Exercise passage ▸
* * *

Date: Tue, 6 Jan 2004 11:35:37 -0500
Subject: Tentative patch for ivtc

Hiya!  Here's something I whipped out in trying to improve ivtc a bit.
My motivation was that de-interlaced frames never look as good as "real"
ones, and if you're working with material that was telecined the "other"
way (repeating the top frame instead of the bottom frame, or vice versa,
I forget), then you end up with only two good frames out of four,
instead of three.

The easiest solution is to patch filter_decimate.c to reject the second
frame instead of the first, and that's what I've been doing for a few
months.  However, it seemed that the smartest way would be to adjust
filter_ivtc.c itself, which I finally got around to doing.


The field parameter specifies whether you want to work on the top field
(by default) or the bottom field.  Basically, when you enable
verboseness, if you see lots of "using 0" and "using 1", then you stand
to benefit from working on the opposite field instead.  (If ivtc is
using 1s and 2s, you've got it right.)

* * *

Available data ▸
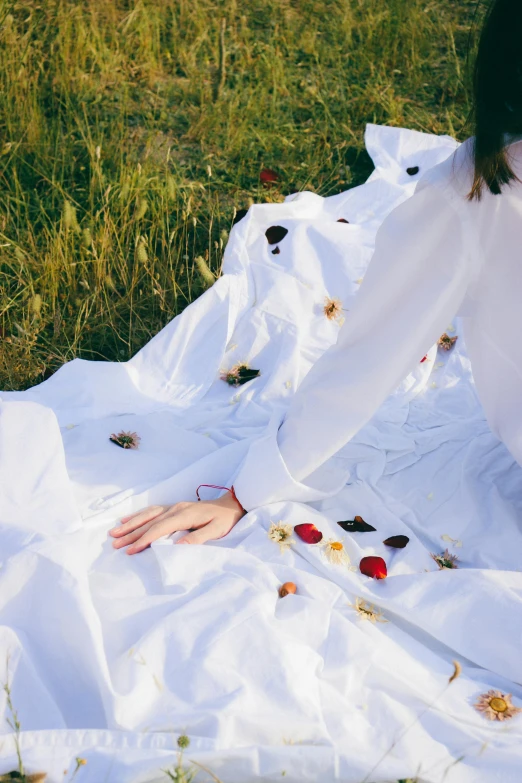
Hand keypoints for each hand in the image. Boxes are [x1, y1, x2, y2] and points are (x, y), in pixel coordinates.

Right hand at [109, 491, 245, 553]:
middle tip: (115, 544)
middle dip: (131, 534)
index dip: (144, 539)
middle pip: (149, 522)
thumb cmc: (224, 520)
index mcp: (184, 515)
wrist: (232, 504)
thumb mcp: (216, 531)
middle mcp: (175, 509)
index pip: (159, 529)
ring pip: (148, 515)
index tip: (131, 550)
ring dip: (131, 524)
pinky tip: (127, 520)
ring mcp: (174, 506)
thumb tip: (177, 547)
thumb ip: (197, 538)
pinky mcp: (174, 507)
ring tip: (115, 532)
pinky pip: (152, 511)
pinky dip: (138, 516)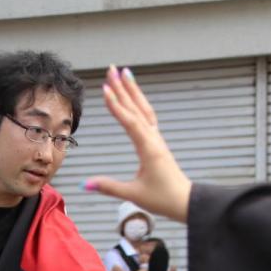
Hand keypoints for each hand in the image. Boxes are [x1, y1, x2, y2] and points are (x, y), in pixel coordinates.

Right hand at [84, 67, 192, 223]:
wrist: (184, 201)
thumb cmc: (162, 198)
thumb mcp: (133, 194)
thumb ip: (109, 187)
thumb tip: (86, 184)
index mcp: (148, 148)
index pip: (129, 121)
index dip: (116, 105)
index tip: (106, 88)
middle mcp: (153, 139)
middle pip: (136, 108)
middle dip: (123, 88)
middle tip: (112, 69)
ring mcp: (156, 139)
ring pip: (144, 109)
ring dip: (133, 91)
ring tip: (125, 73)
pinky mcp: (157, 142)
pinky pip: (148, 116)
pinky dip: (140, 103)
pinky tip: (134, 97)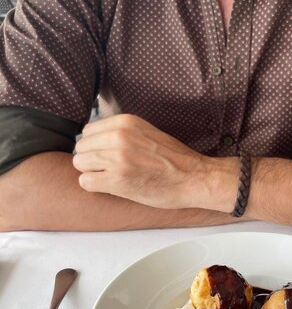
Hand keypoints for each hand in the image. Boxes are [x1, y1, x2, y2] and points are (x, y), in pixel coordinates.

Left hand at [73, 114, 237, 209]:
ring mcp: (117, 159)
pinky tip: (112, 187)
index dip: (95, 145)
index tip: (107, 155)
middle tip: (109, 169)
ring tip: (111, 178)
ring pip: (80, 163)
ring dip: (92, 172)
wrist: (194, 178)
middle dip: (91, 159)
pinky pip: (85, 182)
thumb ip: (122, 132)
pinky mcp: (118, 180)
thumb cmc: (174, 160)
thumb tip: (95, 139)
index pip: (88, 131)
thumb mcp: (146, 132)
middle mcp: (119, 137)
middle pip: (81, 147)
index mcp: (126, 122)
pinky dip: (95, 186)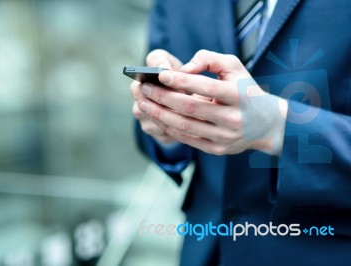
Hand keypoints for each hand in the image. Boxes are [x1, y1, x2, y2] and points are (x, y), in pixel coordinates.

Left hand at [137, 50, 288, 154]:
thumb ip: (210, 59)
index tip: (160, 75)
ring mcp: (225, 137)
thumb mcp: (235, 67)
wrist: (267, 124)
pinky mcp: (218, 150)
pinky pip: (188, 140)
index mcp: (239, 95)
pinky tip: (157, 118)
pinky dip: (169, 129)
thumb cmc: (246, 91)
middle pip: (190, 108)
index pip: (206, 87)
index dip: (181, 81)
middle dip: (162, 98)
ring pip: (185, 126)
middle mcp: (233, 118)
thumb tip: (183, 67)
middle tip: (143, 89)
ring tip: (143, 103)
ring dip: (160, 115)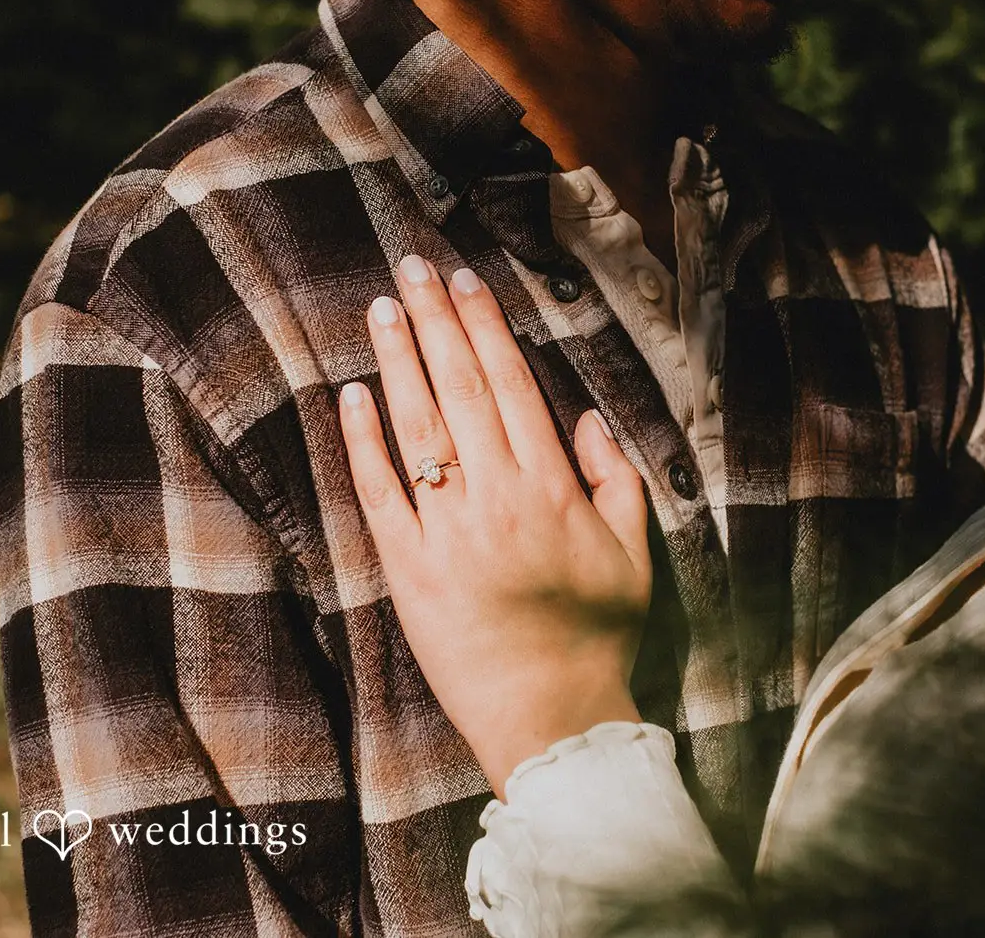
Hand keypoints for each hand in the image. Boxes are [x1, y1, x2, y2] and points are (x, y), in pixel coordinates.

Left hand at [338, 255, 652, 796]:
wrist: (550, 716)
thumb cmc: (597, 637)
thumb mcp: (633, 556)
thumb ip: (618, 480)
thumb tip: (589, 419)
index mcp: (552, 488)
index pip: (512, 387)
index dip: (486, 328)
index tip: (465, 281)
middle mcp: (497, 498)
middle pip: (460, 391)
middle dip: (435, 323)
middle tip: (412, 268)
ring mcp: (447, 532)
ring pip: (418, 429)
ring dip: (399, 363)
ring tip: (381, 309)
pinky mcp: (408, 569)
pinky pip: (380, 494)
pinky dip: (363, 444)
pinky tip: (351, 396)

* * *

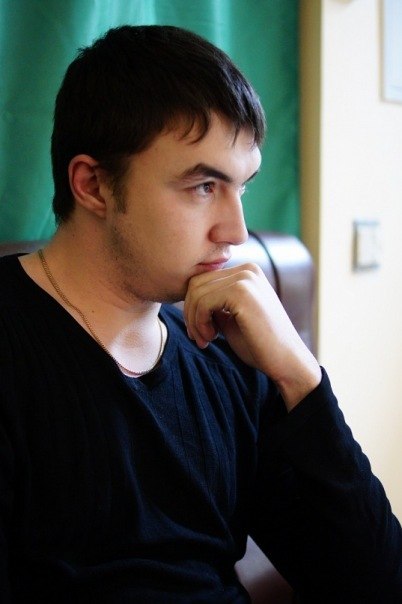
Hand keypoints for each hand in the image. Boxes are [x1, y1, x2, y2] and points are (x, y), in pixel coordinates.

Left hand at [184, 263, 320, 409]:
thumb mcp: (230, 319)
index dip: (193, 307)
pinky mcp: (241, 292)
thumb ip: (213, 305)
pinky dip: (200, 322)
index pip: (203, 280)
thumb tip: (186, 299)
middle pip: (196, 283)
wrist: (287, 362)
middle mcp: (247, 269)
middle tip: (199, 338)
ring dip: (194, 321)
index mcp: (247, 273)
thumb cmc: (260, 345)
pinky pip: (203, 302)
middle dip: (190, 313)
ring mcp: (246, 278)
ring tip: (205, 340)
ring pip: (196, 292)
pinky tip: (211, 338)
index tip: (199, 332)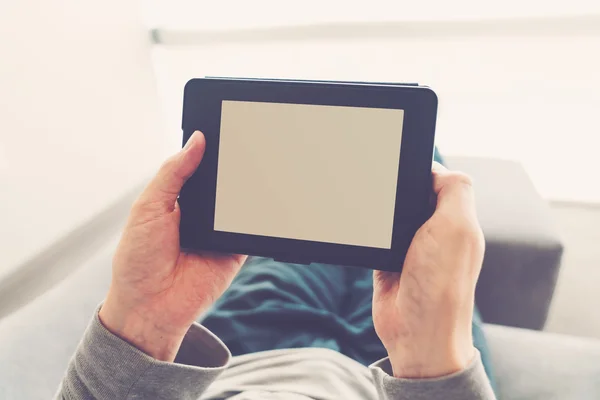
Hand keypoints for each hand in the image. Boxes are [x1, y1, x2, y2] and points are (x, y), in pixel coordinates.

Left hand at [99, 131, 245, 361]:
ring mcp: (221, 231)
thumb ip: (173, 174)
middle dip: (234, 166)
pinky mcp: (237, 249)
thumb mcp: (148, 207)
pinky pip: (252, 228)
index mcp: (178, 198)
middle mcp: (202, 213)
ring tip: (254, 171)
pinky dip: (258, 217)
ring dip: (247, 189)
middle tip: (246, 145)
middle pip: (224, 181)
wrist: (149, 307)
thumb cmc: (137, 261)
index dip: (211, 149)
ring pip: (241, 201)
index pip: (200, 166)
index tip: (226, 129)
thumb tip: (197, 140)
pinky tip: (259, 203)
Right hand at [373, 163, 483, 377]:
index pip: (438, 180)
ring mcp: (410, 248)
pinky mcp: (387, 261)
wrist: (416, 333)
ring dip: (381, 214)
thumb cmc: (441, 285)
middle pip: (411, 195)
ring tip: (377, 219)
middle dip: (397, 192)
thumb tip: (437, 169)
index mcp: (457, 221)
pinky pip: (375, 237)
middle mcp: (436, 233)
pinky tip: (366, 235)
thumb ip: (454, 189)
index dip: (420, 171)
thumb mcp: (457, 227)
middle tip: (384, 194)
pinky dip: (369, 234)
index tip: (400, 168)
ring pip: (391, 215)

* * *

Problem to solve ▸
Answer these about the ivtc patch email:
1. Which file does the email call the easiest one to patch?
2. Which field does the field parameter work on by default?
3. With material telecined the "other" way, how many good frames out of four do you get?

Task answer ▸
1. filter_decimate.c
2. The top field
3. Two